┏━━

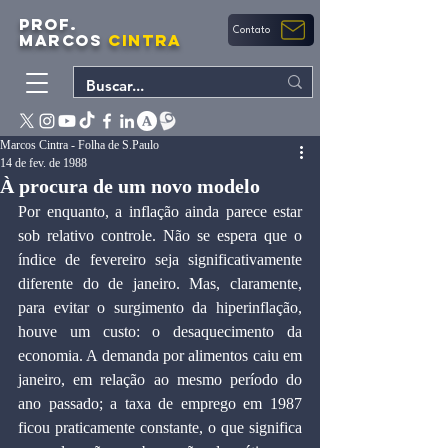
PROF.
Contato
MARCOS
CINTRA
Marcos Cintra - Folha de S.Paulo
14 de fev. de 1988
À procura de um novo modelo
Por enquanto, a inflação ainda parece estar 
sob relativo controle. Não se espera que o 
índice de fevereiro seja significativamente 
diferente do de janeiro. Mas, claramente, 
para evitar o surgimento da hiperinflação, 
houve um custo: o desaquecimento da 
economia. A demanda por alimentos caiu em 
janeiro, em relação ao mesmo período do 
ano passado; a taxa de emprego em 1987 
ficou praticamente constante, o que significa 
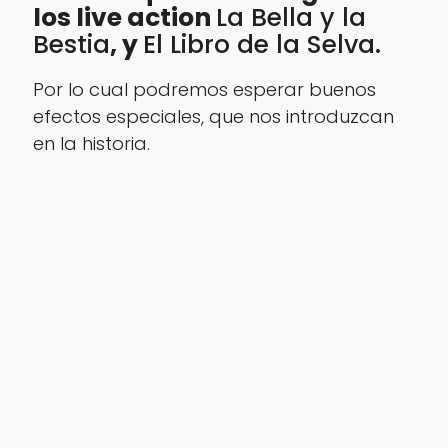
los
live action
La Bella y la
Bestia
, y
El Libro de la Selva.
Por lo cual podremos esperar buenos
efectos especiales, que nos introduzcan
en la historia.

┗━━

Copy out all the data above exactly, minus the images.

PROF.
Contato
MARCOS
CINTRA
Marcos Cintra - Folha de S.Paulo
14 de fev. de 1988
À procura de um novo modelo
Por enquanto, a inflação ainda parece estar 
sob relativo controle. Não se espera que o 
índice de fevereiro seja significativamente 
diferente do de janeiro. Mas, claramente, 
para evitar o surgimento da hiperinflação, 
houve um custo: o desaquecimento da 
economia. A demanda por alimentos caiu em 
janeiro, em relação ao mesmo período do 
ano passado; a taxa de emprego em 1987 
ficou praticamente constante, o que significa 
los
live action
La Bella y la
Bestia
, y
El Libro de la Selva.
Por lo cual podremos esperar buenos
efectos especiales, que nos introduzcan
en la historia.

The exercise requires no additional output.